Die Alpe Pietrarossa ist einer meiner Lieblingsorte im Val Colla. Schon im Mai 2016 (siehe hier) war ich auf der Alpe Pietrarossa, ganz allein. Damals habe ich beschlossen, die gleiche Tour im Winter zu wiederholen – auch wenn Schnee liegt.

Im Januar 2017 ist es endlich so weit. Schnee hat es im Südtessin fast keinen, die Temperaturen sind tagsüber recht milde um die -1 °C; nachts aber rechne ich mit ungefähr -15 °C.

Alles liegt bereit, auch Zeit ist vorhanden, also los. … Aber.

Aber.

Angst kriecht in mir hoch. Am Vorabend vor dem Aufstieg zur Alpe Pietrarossa. Absolut ungewöhnlich. Warum denn plötzlich diese Angst?

Angeregt durch einen Beitrag in den Social Media über das Calanda-Wolfsrudel habe ich ein paar Tage vor meiner Tour auf die Alpe Pietrarossa recherchiert, ob es Wölfe im Val Colla gibt. Nicht direkt im Val Colla. Aber ein Fall aus 2015 ist bekannt, bei dem ein Wolf am Monte Bar einige Ziegen gerissen hat, ungefähr 2 km von der Alpe Pietrarossa entfernt.

Bislang habe ich mich nicht vor dem Wolf gefürchtet, aber je länger ich recherchiere, desto unsicherer werde ich.

  • Wenn es nun Wölfe im Val Colla gibt? Werden sie dem Menschen gefährlich?
  • Und wenn sie im Rudel jagen? Im Winter, wenn sie hungrig sind? Meine Recherchen ergeben widersprüchliche Resultate: Der Wolf sei vor allem hungrig im Sommer, wenn er seine Jungen füttern müsse. Andere Studien sagen aus, dass er vor allem im Winter hungrig sei, wenn seine Beutetiere (Schafe, Ziegen etc.) nicht in seinem Revier sind.
  • Einige Studien beruhigen: Wölfe greifen unter normalen Umständen Menschen nicht an. Der Wolf sei ein ‘Non-Starter’ und ergreife normalerweise die Flucht, seine Angst vor dem Menschen sei angeboren.

Ich versuche, rational zu denken. Der Mensch ist kein Beutetier für den Wolf. Der Wolf greift den Menschen normalerweise nicht an. Normalerweise.

Wie war es denn beim letzten Mal auf der Alpe Pietrarossa, im Mai 2016? Das war nur wenige Monate nach dem oben genannten Fall am Monte Bar. Habe ich da Wölfe gesehen oder gehört? Nein – aber in der Nacht habe ich seltsame Stimmen gehört – ich habe mir damals aber nichts dabei gedacht und habe einfach wohlig warm weiter geschlafen.
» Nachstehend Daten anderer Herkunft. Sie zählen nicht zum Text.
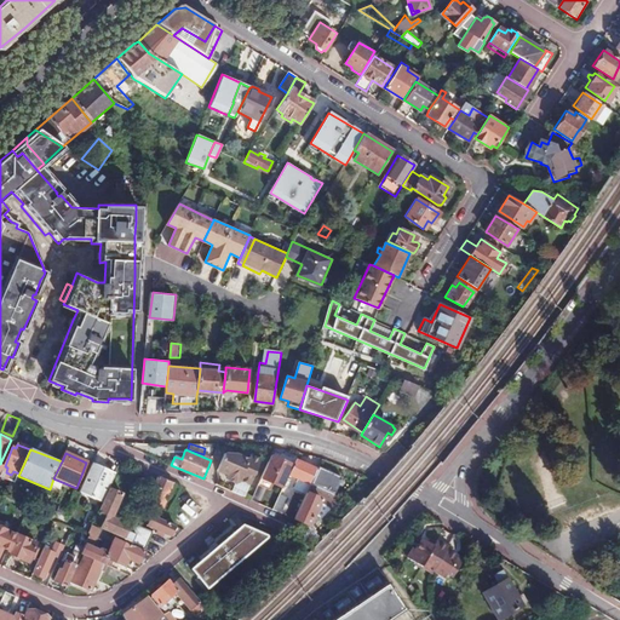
[(231,491),(244,458),(239,455),(224,453),(216,470),(220,482),(219,486),(231,491)]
Und wenn es doch Wölfe waren, damals?

Ich beginne zu grübeln.

Warum haben mich meine beiden kleiner Töchter, Cécile und Olivia am Tag meiner Abreise ins Val Colla so seltsam anders verabschiedet? Habe ich mir dies nur eingebildet? Und beim Zurückschauen bei der Abfahrt, warum hat mir da etwas gesagt: “Geh nicht.” – Wie eine innere Stimme. Schliesslich liebe ich meine Familie und trage eine Verantwortung. Und warum war der Mondaufgang heute Vormittag so anders, der Mond war riesig gross!
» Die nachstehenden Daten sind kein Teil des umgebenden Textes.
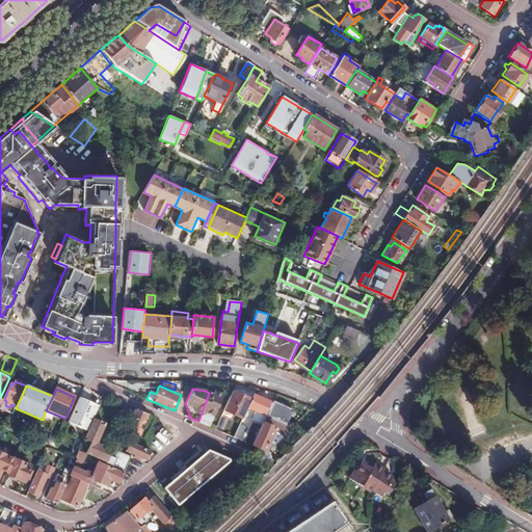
[(213,394),(209,393),(198,421),(210,425),(213,416),(223,394),(214,390),(213,394)]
Und wie war das mit den Stimmen, die ich im Mai 2016 nachts gehört habe?

Und überhaupt:

Gibt es im Val Colla auch Bären?

Ich beschliesse folgendes: Ich fahre zwar ins Val Colla, aber meinen Aufstieg zur Alpe Pietrarossa und meine Solo-Übernachtung im Zelt werde ich nochmals überdenken.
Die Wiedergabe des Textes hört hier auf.